TASK GOAL:
Below are records. Find each line in them that holds the word "inputs" and copy it.

[Saved data entries]
"""
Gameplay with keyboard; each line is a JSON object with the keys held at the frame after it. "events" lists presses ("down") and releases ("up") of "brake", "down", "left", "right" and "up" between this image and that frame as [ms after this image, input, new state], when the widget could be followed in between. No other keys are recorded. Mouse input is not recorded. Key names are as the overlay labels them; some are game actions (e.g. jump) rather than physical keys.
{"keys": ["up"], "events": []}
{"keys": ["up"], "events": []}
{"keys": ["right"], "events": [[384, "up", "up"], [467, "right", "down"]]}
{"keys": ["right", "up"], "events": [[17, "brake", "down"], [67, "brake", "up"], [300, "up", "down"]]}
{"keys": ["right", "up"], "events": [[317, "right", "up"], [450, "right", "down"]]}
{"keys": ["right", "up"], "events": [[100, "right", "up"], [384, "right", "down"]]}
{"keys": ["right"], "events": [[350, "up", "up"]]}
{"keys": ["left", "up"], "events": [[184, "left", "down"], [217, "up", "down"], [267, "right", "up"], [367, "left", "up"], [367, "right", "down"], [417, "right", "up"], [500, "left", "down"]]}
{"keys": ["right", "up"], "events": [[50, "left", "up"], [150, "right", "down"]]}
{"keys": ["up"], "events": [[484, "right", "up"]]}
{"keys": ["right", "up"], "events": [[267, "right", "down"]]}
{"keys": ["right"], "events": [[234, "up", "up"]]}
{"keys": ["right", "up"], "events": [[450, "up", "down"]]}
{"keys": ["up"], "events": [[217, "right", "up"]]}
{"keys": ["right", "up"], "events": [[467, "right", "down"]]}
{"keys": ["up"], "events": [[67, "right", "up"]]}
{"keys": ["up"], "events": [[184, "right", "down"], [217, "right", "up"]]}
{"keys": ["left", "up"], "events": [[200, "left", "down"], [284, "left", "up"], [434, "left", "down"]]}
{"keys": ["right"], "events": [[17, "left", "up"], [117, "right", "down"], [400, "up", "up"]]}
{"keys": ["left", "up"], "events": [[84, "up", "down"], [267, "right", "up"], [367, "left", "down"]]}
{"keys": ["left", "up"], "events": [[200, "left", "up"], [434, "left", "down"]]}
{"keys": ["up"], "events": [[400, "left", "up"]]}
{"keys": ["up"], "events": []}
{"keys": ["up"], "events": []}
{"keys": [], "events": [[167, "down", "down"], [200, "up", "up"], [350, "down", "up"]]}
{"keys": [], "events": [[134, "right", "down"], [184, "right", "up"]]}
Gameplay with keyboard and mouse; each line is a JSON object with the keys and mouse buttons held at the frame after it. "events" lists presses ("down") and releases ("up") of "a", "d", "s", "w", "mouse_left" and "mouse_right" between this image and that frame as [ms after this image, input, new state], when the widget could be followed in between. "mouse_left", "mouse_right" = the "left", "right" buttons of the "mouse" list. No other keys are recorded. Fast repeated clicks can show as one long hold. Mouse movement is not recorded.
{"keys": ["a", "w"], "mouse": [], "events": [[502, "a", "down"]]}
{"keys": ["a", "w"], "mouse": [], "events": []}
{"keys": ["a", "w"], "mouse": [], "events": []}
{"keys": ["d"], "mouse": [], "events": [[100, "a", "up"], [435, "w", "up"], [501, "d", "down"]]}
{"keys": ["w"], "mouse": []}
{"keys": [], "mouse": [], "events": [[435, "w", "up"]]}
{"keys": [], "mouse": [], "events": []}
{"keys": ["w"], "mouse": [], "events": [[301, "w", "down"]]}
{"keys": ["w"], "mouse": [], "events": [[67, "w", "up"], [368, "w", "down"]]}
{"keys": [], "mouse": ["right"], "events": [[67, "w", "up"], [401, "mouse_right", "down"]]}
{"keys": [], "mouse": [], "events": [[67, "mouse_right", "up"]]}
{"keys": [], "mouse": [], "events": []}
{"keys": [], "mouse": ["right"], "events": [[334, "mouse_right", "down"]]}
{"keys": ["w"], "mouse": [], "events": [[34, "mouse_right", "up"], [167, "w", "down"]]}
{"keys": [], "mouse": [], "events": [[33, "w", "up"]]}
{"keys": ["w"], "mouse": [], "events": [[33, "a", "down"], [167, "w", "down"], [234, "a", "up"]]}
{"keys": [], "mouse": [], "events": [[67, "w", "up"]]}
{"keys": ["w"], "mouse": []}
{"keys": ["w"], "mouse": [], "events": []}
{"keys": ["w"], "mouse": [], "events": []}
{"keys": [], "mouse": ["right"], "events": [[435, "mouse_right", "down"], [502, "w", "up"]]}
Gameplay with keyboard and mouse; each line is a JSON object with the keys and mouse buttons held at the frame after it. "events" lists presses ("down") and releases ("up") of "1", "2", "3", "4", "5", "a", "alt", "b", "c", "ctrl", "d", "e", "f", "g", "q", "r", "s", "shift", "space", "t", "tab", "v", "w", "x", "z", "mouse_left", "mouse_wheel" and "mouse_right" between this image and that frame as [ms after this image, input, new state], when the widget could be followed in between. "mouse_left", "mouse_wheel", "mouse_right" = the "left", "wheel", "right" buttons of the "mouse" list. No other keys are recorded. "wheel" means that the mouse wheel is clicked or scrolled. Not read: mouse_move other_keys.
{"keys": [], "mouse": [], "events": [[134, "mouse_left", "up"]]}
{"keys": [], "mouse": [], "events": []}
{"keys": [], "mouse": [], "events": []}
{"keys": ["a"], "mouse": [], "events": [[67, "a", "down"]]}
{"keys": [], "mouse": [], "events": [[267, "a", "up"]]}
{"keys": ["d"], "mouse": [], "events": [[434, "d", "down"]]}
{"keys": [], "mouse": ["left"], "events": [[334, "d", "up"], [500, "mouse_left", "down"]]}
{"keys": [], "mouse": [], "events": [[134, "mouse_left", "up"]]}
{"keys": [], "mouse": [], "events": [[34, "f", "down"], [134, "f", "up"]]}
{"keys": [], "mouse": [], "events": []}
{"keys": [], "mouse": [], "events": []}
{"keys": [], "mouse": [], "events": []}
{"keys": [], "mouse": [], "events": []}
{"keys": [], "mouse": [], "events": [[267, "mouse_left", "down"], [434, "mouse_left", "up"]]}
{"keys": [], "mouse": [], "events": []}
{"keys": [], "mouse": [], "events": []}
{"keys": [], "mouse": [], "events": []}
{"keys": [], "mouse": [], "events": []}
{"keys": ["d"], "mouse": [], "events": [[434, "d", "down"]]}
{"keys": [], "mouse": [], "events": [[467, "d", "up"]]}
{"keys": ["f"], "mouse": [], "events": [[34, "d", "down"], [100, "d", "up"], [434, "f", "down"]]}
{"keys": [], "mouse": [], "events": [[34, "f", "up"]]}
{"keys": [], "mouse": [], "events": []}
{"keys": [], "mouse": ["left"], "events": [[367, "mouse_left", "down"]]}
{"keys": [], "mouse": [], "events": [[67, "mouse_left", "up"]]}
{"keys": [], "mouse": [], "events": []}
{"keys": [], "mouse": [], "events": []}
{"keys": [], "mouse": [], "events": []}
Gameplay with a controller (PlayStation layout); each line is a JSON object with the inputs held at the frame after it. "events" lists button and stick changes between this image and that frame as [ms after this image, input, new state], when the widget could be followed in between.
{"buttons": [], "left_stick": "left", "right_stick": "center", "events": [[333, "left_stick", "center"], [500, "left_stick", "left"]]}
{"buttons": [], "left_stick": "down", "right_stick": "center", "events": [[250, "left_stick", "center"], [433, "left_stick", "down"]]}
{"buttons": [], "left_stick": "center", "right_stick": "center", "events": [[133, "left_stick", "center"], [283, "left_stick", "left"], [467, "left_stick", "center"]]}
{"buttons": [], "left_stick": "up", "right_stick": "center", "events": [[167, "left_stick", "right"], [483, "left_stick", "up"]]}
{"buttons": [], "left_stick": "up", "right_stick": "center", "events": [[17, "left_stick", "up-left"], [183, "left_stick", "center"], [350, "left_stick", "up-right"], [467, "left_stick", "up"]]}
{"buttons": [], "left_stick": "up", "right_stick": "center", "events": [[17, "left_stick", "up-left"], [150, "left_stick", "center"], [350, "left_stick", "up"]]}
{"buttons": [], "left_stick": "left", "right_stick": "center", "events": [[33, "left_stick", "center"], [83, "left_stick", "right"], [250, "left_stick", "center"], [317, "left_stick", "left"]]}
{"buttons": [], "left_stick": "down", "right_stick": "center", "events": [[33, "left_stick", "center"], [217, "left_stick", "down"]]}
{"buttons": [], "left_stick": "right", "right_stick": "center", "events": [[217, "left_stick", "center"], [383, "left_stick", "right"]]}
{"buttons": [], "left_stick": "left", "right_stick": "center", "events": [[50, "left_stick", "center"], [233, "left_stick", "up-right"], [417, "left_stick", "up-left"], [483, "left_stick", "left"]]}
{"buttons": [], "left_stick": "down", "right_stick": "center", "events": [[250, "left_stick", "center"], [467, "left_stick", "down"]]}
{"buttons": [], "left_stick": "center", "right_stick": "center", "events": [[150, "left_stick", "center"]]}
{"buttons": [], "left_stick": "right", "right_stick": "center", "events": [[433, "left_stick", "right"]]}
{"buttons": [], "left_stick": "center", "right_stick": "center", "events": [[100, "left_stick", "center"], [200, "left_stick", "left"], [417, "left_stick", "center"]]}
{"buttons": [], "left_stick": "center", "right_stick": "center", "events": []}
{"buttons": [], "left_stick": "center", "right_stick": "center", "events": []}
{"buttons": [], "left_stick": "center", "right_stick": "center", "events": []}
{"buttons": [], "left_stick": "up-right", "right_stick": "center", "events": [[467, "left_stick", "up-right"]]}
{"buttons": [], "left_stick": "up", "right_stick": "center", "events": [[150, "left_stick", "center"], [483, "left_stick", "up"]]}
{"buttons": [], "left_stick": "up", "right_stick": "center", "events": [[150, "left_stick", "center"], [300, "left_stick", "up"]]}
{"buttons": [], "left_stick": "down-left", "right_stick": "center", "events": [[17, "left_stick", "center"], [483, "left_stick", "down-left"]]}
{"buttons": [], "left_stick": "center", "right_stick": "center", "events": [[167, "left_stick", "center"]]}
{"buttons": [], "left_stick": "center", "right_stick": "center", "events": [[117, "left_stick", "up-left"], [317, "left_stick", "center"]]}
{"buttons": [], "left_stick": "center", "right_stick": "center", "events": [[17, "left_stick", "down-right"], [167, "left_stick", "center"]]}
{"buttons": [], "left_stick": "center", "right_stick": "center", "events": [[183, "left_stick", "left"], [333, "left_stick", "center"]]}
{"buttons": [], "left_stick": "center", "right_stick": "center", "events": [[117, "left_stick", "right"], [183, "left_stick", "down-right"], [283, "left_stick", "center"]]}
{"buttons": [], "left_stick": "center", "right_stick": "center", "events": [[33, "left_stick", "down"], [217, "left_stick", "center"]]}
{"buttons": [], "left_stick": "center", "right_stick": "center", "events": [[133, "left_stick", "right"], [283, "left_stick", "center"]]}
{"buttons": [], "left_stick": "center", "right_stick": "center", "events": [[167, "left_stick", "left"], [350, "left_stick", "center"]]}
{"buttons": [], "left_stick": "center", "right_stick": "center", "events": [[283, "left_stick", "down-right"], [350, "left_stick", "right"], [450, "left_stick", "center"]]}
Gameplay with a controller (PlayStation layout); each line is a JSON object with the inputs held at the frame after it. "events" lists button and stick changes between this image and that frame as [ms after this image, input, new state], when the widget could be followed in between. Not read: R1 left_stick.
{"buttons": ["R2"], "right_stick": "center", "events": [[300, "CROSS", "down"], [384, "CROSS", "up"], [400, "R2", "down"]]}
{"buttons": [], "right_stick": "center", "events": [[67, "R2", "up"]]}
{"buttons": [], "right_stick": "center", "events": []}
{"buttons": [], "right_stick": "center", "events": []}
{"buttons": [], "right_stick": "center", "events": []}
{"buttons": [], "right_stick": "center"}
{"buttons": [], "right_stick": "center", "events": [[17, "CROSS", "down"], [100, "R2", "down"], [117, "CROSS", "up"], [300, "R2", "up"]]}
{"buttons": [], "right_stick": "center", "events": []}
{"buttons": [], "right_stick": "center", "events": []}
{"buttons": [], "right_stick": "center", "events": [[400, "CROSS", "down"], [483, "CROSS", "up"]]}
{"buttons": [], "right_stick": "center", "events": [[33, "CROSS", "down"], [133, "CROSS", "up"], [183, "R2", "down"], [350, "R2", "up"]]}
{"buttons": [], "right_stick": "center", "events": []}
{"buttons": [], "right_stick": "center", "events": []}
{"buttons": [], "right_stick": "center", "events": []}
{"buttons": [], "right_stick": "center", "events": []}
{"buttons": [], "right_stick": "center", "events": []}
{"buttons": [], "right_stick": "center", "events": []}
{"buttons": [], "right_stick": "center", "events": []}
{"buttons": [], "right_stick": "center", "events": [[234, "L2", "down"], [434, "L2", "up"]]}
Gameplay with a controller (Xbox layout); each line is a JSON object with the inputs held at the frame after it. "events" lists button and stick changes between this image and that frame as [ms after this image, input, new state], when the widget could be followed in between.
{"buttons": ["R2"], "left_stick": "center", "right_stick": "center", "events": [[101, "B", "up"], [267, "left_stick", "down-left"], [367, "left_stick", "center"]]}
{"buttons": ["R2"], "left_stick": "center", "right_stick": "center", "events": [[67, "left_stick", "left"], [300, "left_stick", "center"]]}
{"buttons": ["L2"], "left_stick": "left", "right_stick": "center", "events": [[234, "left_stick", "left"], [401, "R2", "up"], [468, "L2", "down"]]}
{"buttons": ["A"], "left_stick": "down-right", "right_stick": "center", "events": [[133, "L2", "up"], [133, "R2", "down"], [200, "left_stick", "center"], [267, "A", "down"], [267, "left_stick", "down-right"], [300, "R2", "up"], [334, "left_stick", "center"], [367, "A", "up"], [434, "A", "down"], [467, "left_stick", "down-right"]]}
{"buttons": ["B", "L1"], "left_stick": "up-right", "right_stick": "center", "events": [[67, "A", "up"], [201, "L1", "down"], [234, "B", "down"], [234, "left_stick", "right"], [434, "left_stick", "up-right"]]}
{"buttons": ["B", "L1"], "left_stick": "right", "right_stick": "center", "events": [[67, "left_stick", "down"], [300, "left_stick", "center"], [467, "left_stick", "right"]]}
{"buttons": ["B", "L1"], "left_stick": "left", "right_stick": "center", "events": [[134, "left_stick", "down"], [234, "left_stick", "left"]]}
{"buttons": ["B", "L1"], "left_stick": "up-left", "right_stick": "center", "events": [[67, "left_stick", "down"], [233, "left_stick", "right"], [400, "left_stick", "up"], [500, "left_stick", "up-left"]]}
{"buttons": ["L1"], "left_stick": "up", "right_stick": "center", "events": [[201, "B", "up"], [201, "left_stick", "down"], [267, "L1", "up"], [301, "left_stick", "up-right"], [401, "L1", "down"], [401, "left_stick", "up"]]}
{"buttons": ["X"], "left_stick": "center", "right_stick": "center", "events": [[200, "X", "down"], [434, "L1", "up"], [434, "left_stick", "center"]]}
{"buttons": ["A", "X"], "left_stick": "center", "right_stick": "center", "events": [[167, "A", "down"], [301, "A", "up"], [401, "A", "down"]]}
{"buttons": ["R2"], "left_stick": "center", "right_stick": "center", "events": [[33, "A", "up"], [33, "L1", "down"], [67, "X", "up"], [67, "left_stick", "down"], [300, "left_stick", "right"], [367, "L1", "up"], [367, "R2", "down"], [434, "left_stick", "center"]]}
"""
TASK ANSWER:
Gameplay with a controller (PlayStation layout); each line is a JSON object with the inputs held at the frame after it. "events" lists button and stick changes between this image and that frame as [ms after this image, input, new state], when the widget could be followed in between.
Gameplay with a controller (PlayStation layout); each line is a JSON object with the inputs held at the frame after it. "events" lists button and stick changes between this image and that frame as [ms after this image, input, new state], when the widget could be followed in between. Not read: R1 left_stick.
Gameplay with a controller (Xbox layout); each line is a JSON object with the inputs held at the frame after it. "events" lists button and stick changes between this image and that frame as [ms after this image, input, new state], when the widget could be followed in between.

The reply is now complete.